» **Exercise directions**
Although the entries contain pictures, write out only their text, exactly as it stands.

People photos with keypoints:

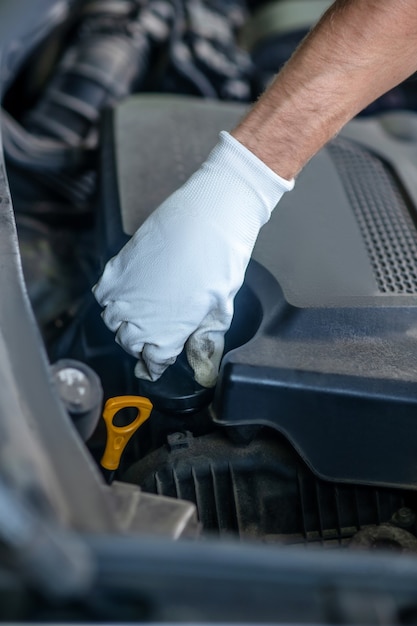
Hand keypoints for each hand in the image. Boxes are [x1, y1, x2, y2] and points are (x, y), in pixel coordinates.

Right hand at [93, 131, 292, 386]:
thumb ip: (207, 338)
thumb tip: (201, 360)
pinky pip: (102, 294)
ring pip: (112, 320)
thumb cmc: (221, 260)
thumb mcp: (222, 307)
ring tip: (139, 316)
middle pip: (128, 342)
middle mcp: (139, 317)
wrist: (208, 216)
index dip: (156, 364)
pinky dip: (110, 299)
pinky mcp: (117, 267)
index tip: (158, 363)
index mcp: (167, 332)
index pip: (152, 362)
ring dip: (123, 323)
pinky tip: (125, 295)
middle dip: (140, 344)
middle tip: (153, 337)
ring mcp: (125, 291)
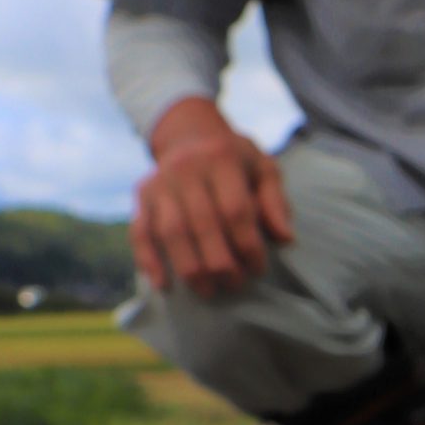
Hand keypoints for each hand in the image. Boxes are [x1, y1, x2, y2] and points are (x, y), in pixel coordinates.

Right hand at [132, 99, 293, 297]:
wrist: (189, 133)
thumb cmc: (233, 157)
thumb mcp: (262, 167)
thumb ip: (275, 201)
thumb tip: (285, 238)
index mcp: (220, 159)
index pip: (235, 210)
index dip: (248, 245)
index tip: (258, 268)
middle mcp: (185, 169)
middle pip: (202, 225)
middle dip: (220, 263)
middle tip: (234, 284)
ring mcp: (159, 183)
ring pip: (171, 232)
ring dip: (190, 268)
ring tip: (207, 290)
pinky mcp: (142, 196)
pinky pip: (140, 231)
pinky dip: (149, 260)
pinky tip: (163, 284)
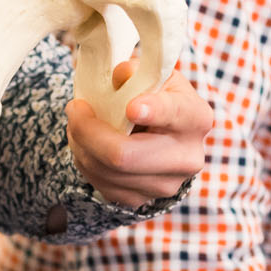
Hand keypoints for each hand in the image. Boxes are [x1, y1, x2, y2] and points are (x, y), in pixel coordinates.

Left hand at [69, 62, 213, 207]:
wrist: (162, 134)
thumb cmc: (156, 97)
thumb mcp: (152, 76)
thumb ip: (137, 71)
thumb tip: (122, 73)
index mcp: (196, 117)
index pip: (174, 114)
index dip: (153, 111)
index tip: (131, 108)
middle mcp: (188, 157)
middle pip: (126, 155)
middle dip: (89, 131)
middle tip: (74, 109)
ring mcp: (166, 184)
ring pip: (108, 172)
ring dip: (81, 145)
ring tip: (77, 124)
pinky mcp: (143, 199)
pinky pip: (102, 185)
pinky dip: (85, 162)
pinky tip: (86, 145)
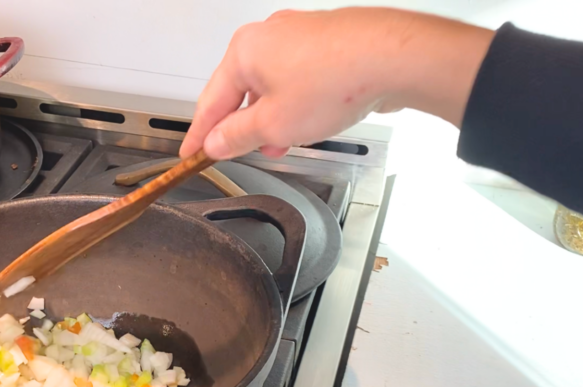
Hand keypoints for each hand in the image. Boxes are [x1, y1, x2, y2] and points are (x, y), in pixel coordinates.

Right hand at [180, 8, 494, 159]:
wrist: (392, 58)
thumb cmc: (333, 80)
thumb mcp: (273, 125)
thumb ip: (237, 137)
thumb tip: (217, 143)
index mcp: (244, 51)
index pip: (209, 101)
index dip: (199, 134)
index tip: (190, 153)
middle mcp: (268, 36)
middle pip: (240, 90)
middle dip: (240, 126)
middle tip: (235, 154)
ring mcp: (300, 37)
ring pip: (272, 85)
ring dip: (270, 118)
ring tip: (278, 144)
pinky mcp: (327, 44)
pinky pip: (298, 78)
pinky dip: (295, 103)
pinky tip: (306, 124)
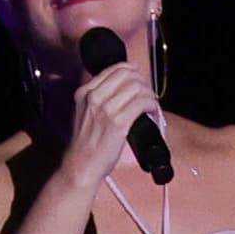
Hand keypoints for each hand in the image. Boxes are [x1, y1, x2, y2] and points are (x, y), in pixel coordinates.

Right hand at [62, 59, 161, 190]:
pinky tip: (153, 112)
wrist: (81, 164)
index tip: (140, 80)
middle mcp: (94, 97)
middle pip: (128, 75)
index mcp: (85, 91)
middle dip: (143, 82)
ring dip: (149, 94)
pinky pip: (142, 104)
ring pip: (137, 87)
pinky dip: (152, 106)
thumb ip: (99, 98)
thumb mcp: (85, 112)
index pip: (115, 68)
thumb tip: (125, 89)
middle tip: (148, 94)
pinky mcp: (118, 123)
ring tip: (151, 104)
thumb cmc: (86, 142)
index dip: (133, 72)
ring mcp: (105, 109)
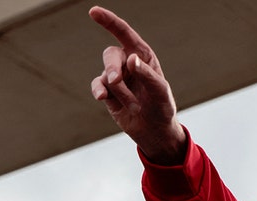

» **Answer section**
Hand keypoints for each hand in the image. Boxes are [x1, y1, x2, y2] and points are (x, y), in pixel coordinates.

Right hand at [93, 131, 292, 386]:
thumb ip: (207, 338)
thumb tip: (201, 360)
pinky pip: (102, 294)
ring pip: (112, 320)
thumb cmc: (221, 260)
thumb mcp: (222, 307)
ring tip: (139, 316)
middle pip: (128, 342)
middle mcp: (139, 317)
wrist: (208, 216)
index dip: (156, 364)
pinky dip: (110, 299)
pinky mcp: (117, 267)
index tip: (158, 363)
index mcp: (167, 332)
index pip: (152, 362)
ring dip: (123, 323)
pinky tip: (125, 295)
middle dip: (140, 344)
middle tip: (153, 337)
ring mcp: (125, 291)
Hand keypoints for each hand in the image. Boxes are [x1, y1, x2, y2] and points are (x, y), in pixel coordinates.

Right hand at [132, 99, 293, 297]:
wrist: (189, 133)
thumb cmc: (233, 157)
thumb mcp: (262, 167)
thumb ip: (275, 201)
thumb tip: (285, 238)
index mcp: (220, 159)
index pip: (235, 210)
index dip: (248, 245)
index tip: (258, 268)
middle mcp: (185, 169)
middle pip: (202, 225)
middle dip: (220, 263)
middle tip: (234, 284)
ring mcp: (159, 183)
ring pip: (171, 232)
ring dip: (190, 268)
ring tip: (207, 290)
pinky mcp: (142, 196)
pinky pip: (140, 231)
pinky dip: (149, 260)
pinky tip: (163, 284)
Hand keypoints for each hand in the image. Boxes are [x1, y1, x2, y2] and points are (x, y), in pixel coordinates.

Left hand at [69, 62, 213, 207]:
wrist: (162, 134)
thumb cmc: (156, 97)
thumb mcp: (152, 76)
thumb ip: (137, 71)
thumb tip: (122, 73)
index mcp: (196, 117)
index pip: (174, 114)
index dip: (153, 111)
index tip: (131, 108)
middle mcp: (188, 157)
middle pip: (126, 155)
middle dip: (89, 131)
middle tip: (74, 109)
ring mcp: (166, 184)
ring pip: (108, 172)
ring dip: (81, 145)
ring tip: (77, 124)
pinky mcp: (143, 199)
pinky pip: (102, 185)
pinky dip: (85, 162)
pinky tip: (86, 145)
Hand keypoints for each hand in the image. Boxes are [x1, y1, x2, y2] and points are (x, y), in pixel coordinates.

Right hand at [180, 8, 494, 159]:
wrist: (392, 58)
thumb cmc: (333, 80)
thumb mcp: (273, 125)
thumb ip: (237, 137)
thumb tip: (217, 143)
index mcp: (244, 51)
index pip: (209, 101)
index dip: (199, 134)
index tip: (190, 153)
middle mcp: (268, 36)
middle pip: (240, 90)
middle dip: (240, 126)
middle tip: (235, 154)
ring mcp: (300, 37)
ring pip: (272, 85)
ring dip: (270, 118)
ring tip: (278, 144)
pinky mcp: (327, 44)
pinky pip: (298, 78)
pinky dip: (295, 103)
pinky tip: (306, 124)
Hand keypoints for each hand in the image. Boxes are [x1, y1, x2, y2] and points are (x, y), in pixel coordinates.

Right hand at [62, 59, 161, 190]:
pinky tip: (153, 112)
wrist: (81, 164)
index tip: (140, 80)
middle mcp: (94, 97)
middle pip: (128, 75)
index mcp: (85, 91)
middle dip: (143, 82)
ring dip: (149, 94)
pinky pip: (142, 104)
ring pip: (137, 87)
pinky dip: (152, 106)
thumb ip: (99, 98)
thumb mcp: (85, 112)
index pip: (115, 68)
thumb tip: (125, 89)
middle tip: (148, 94)
pinky mcp: (118, 123)
ring tip: (151, 104)
thumb cmc: (86, 142)
index dip: (133, 72)
ring mcp: (105, 109)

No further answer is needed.